Problem: Extract the lines that carry the string "format" from the listing.

******************************

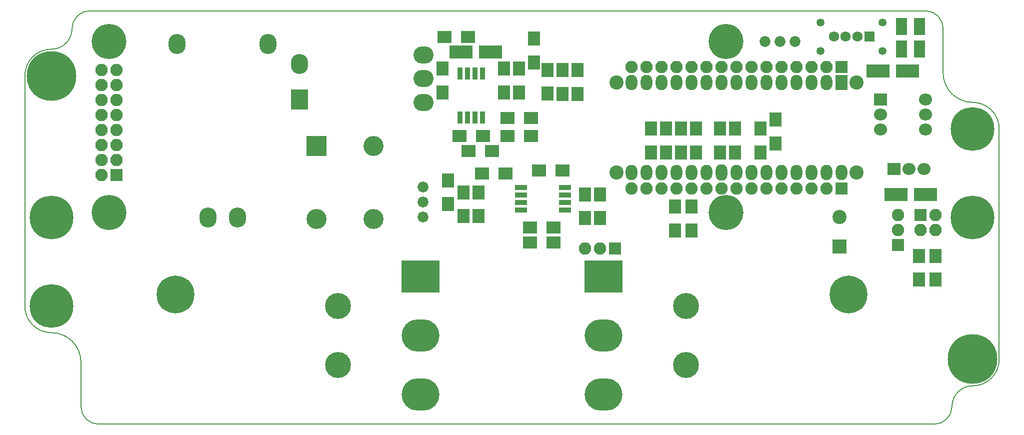
<source format=gbr>
G04 #@! TF.FileFunction,Soldermask,Top*
%FSLAX46Y46*%
G04 Gerber Fmt 4.6, Leading zero omitted, Abs format (unit mm)*
G04 Created by KiCad (PCBNEW 4.0.7-e2-6376~61~ubuntu18.04.1) date Tue May 29 09:04:43 2018*
%MOMM*%
%LPD*%
G01*
G04 APERTURE LIST*
%ADD10C,0.100000*%
%ADD11C,0.150000*%
%ADD12R,2.200000X2.000000*%
%ADD13O,2.200000X2.000000*%
%ADD14R,2.400000X2.100000*%
%ADD15R,2.000000X2.400000*%
%ADD16C,8.400000*%
%ADD17C,7.400000*%
%ADD18R,2.100000X2.400000*%
%ADD19O,5.900000X5.900000*%
%ADD20O,2.100000X2.100000*%
%ADD21R,2.100000X2.100000*%
%ADD22R,1.900000X3.000000*%
%ADD23C,6.400000*%
%ADD24R,1.750000X1.750000*%
%ADD25C,1.750000*%
%ADD26C,1.350000*%
%ADD27R,2.400000X2.000000*%
%ADD28R,2.150000X0.950000*%
%ADD29C,2.400000*%
%ADD30R,2.400000X2.400000*%
%ADD31O,6.400000X5.400000*%
%ADD32C,4.400000*%
%ADD33R,6.400000X5.400000*%
%ADD34R,2.000000X2.600000*%
%ADD35O,2.000000X2.600000*%
%ADD36O,2.000000X2.800000*%
%ADD37O,2.900000X3.400000*%
%ADD38O,3.400000X2.900000*%
%ADD39R,2.900000X3.400000*%
%ADD40R,0.950000X2.150000*%
%ADD41C,1.840000*%
%ADD42C,3.400000*%
%ADD43R,3.400000X3.400000*%
%ADD44R,3.900000X2.200000*%
G04 APERTURE END LIST*
D10*
D11*
X-4000000Y48500000D02*
G75*
G03X1000000Y43500000I5000000J0D01*
G01*
X5500000Y39000000D02*
G75*
G03X1000000Y43500000I-4500000J0D01*
G01*
X-150000000Y-500000D02*
G75*
G03X-155000000Y4500000I-5000000J0D01*
G01*
X-159500000Y9000000D02*
G75*
G03X-155000000Y4500000I4500000J0D01*
G01*
X-5500000Y-11000000D02*
G75*
G03X-2500000Y-8000000I0J3000000D01*
G01*
X1000000Y-4500000D02*
G75*
G03X-2500000Y-8000000I0J-3500000D01*
G01*
X1000000Y-4500000D02*
G75*
G03X5500000Y0I0J4500000D01*
G01*
X-155000000Y52500000D02*
G75*
G03X-151500000Y56000000I0J3500000D01*
G01*
X-155000000Y52500000D02*
G75*
G03X-159500000Y48000000I0J-4500000D01*
G01*
X-148500000Y59000000D02*
G75*
G03X-151500000Y56000000I0J-3000000D01*
G01*
X-147000000Y-11000000D02*
X-5500000Y-11000000D01*
X5500000Y0D02*
X5500000Y39000000D01*
X-150000000Y-8000000D02*
X-150000000Y-500000D01*
X-150000000Y-8000000D02*
G75*
G03X-147000000Y-11000000I3000000J0D01*
G01*
X-4000000Y56000000D02*
X-4000000Y48500000D01*
X-4000000Y56000000D02*
G75*
G03X-7000000Y59000000I-3000000J0D01*
G01*
X-159500000Y48000000D02*
X-159500000Y9000000D01*
X-7000000Y59000000D02*
X-148500000Y59000000D01*
D12*
X-14594000Y44023000D03*
D13*
X-14594000Y41483000D03*
X-6974000Y38943000D03*
X-14594000Y38943000D03*
X-6974000Y41483000D03*
X-6974000Y44023000D03*
D14*
X-88476000Y54564000D03*
X-84476000Y54564000D03*
D15*
X-48376000Y35038000D03*
X-48376000Y39038000D03*
D16*
X1000000Y0D03*
D14*
X-80412000Y35260000D03*
X-84412000Y35260000D03*
D17*
X-155000000Y24000000D03*
X1000000Y24000000D03*
X-155000000Y9000000D03*
X1000000Y39000000D03*
D16*
X-155000000Y48000000D03*
D18*
X-75808000Y45198000D03*
X-75808000Y49198000D03*
X-78348000Y49198000D03*
X-78348000Y45198000D03*
X-32374000Y36562000D03*
X-32374000Y40562000D03*
D19*
X-40770000Y53827000D03*
X-40770000Y24827000D03*
X-145270000Y24827000D03*
D20*
X-144000000Y48987000D03*
X-146540000Y48987000D03*
X-144000000Y46447000D03*
X-146540000Y46447000D03*
X-144000000Y43907000D03*
X-146540000Y43907000D03*
X-144000000Y41367000D03*
X-146540000Y41367000D03*
X-144000000Y38827000D03*
X-146540000Y38827000D03*
X-144000000Y36287000D03*
X-146540000Y36287000D03*
X-144000000Y33747000D03*
X-146540000Y33747000D03*
D21*
X-144000000Y31207000D03*
D20*
X-146540000Y31207000D03*
D19*
X-145270000Y53827000D03*
D15*
X-53456000Y35038000D03*
X-53456000Y39038000D03*
D18*
X-49392000Y21830000D03*
X-49392000Y25830000D03*
X-50916000Y35038000D03*
X-50916000Y39038000D03*
D22*
X-8014000Y52532000D03*
X-11014000Y52532000D03*
X-8014000Y56342000D03*
X-11014000Y56342000D03*
D18*
X-39232000Y39038000D03*
X-39232000Y35038000D03*
X-41772000Y39038000D03*
X-41772000Y35038000D03*
X-73268000Y54278000D03*
X-73268000Y50278000D03*
D14*
X-77808000Y40848000D03*
X-73808000Y40848000D03*
D18*
X-65902000Y48944000D03*
X-65902000Y44944000D03*
X-46598000Y21830000D03*
X-46598000Y25830000D03*
X-45836000Y35038000D03*
X-45836000Y39038000D03*
D23*
X-134000000Y11000000D03*
X-20000000Y11000000D03*
D12*
X-12308000Y32212000D03*
D13*
X-9768000Y32212000D03*
X-7228000Y32212000D03*
D21*
X-21200000Y49520000D03*
D20*
X-23740000Y49520000D03*
X-26280000Y49520000D03*
X-28820000Y49520000D03*
X-31360000Y49520000D03*
X-33900000Y49520000D03*
X-36440000Y49520000D03*
X-38980000Y49520000D03*
X-41520000Y49520000D03*
X-44060000Y49520000D03*
X-46600000Y49520000D03*
X-49140000Y49520000D03*
X-51680000Y49520000D03*
X-54220000Y49520000D03*
X-56760000Y49520000D03*
D21*
X-21200000Y28880000D03*
D20*
X-23740000Y28880000D03*
X-26280000Y28880000D03*
X-28820000Y28880000D03*
X-31360000Y28880000D03*
X-33900000Y28880000D03*
X-36440000Y28880000D03*
X-38980000Y28880000D03*
X-41520000Y28880000D03*
X-44060000Y28880000D03*
X-46600000Y28880000D03*
X-49140000Y28880000D03*
X-51680000Y28880000D03*
X-54220000Y28880000D03*
X-56760000Y28880000D03*
D24*
X-16510000Y54610000D03*
D25*
X-18510000Y54610000D03*
X-20510000Y54610000D03*
X-22510000Y54610000D03*
D26*
X-14260000Y52235000D03*
X-14260000Y56985000D03*
X-24760000Y52235000D03*
X-24760000Y56985000D03*
D21*
X-11684000Y19304000D03*
D20*
X-11684000Y21844000D03*
X-11684000Y24384000D03*
D21*
X-59552000Y18750000D03*
D20*
X-62092000Y18750000D03*
X-64632000Y18750000D03*
D21*
X-7874000Y24384000D03*
D20*
X-5334000Y24384000D03*
X-7874000Y21844000D03*
X-5334000Y21844000D03*
D18*
X-8128000Y17494000D03*
X-8128000Y13494000D03*
X-5334000Y17494000D03*
X-5334000Y13494000D03*
D15*
X-85206000Y24243000D03*
X-85206000Y28243000D03*
X-87873000Y30275000D03*
X-87873000Y26275000D03*
X-64632000Y23894000D03*
X-64632000Y27894000D03*
D27*
X-73998000Y19766000D03*
X-69998000Y19766000D03*
D18*
X-82666000Y24243000D03*
X-82666000Y28243000D03*
D14*
X-69998000Y22306000D03*
X-73998000Y22306000D03*
X-68474000Y31958000D03*
X-72474000Y31958000D03*
X-78126000Y31450000D03*
X-82126000Y31450000D03*
D18*
X-62092000Y23894000D03*
X-62092000Y27894000D03*
D28*
X-68044000Y25259000D03*
X-68044000Y26529000D03*
X-68044000Y27799000D03*
X-68044000Y29069000D03*
X-75444000Y29069000D03*
X-75444000Y27799000D03*
X-75444000Y26529000D03*
X-75444000Y25259000D03*
D15*
X-88762000Y45198000D03*
X-88762000Y49198000D03*
D29*
X-21590000Y24050000D03*
D30*
X-21590000Y19050000D03*
D31*
X-92500000Y-6000000D03*
X-92500000Y4000000D03*
D32*
X-106500000Y-1000000D03*
D33*
X-92500000Y14000000D03*
D32*
X-106500000Y9000000D03*
D31*
X-61500000Y-6000000D03*
X-61500000Y4000000D03*
D32*
X-47500000Y-1000000D03*
D33*
X-61500000Y14000000D03*
D32*
X-47500000Y9000000D03*
D29*
X-59300000Y31580000D03*
X-59300000Y46820000D03*
X-18660000Y31580000D03*
D34*
X-21200000Y46820000D03*
D35*
X-23740000Y46820000D03*
X-56760000Y31580000D03*
X-26280000Y46820000D03*
X-54220000Y31580000D03*
X-28820000Y46820000D03*
X-51680000Y31580000D03*
X-31360000Y46820000D03*
X-49140000Y31580000D03*
X-33900000Y46820000D03*
X-46600000Y31580000D03*
X-36440000Y46820000D03*
X-44060000Y31580000D03*
X-38980000Y46820000D03*
D36*
X-41520000Y31580000D03*
D35*
X-41520000Y46820000D03*
X-38980000Y31580000D03*
X-44060000Y46820000D03*
X-36440000Y31580000D03*
X-46600000Y46820000D03*
X-33900000Y31580000D03*
X-49140000Y46820000D03*
X-31360000Y31580000D03*
X-51680000Y46820000D03*
X-28820000Y31580000D03*
X-54220000Y46820000D03*
X-26280000Y31580000D03*
X-56760000Y46820000D03*
X-23740000Y31580000D03*
X-21200000Y31580000D03*
D29*
X-18660000Y46820000D03*
D37*
X-118300000Y53400000D03*
X-133700000Y53400000D03*
X-128500000Y24000000D03*
X-123500000Y24000000D03*
D38*
X-92000000Y43500000D03*
X-92000000Y51500000D03*
X-92000000Y47500000D03*
D37*
X-113000000Y50000000D03*
D39*
X-113000000Y44000000D03*
D40*
X-85841000Y40958000D03*
X-84571000Y40958000D03*
X-83301000Y40958000D03*
X-82031000Y40958000D03*
X-82031000Y48358000D03*
X-83301000Y48358000D03*
X-84571000Y48358000D03*
X-85841000Y48358000D03*
D14*
X-73808000Y37800000D03*
X-77808000Y37800000D03*
X-81936000Y37800000D03*
X-85936000Y37800000D03*
D41*
X-92064000Y24084000D03*
X-92064000Y26624000D03*
X-92064000Y29164000D03*
X-34152000Y53802000D03*
X-31612000Y53802000D03*
X-29072000Y53802000D03*
D42*
X-100472000Y36076000D03*
D43*
X-110072000Y36076000D03*
D42*
X-100472000Y23776000D03*
X-110072000Y23776000D03*
D18*
X-68442000Y48944000D03*
X-68442000Y44944000D03*
X-70982000Y44976000D03*
X-70982000Y48976000D03*
D15*
X-34914000Y35038000D03*
X-34914000Y39038000D03*
D44*
X-80674000Y52024000D03*
X-85674000Y52024000D03*
X-7014000Y27894000D03*
X-12014000Y27894000D03*
X-10062000Y48849000D03*
X-15062000Y48849000D03*
M02*

</source>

******************************

Written answer:
<source format=gbr>
G04 Gerber Fmt 4.6, Leading zero omitted, Abs format (unit mm)*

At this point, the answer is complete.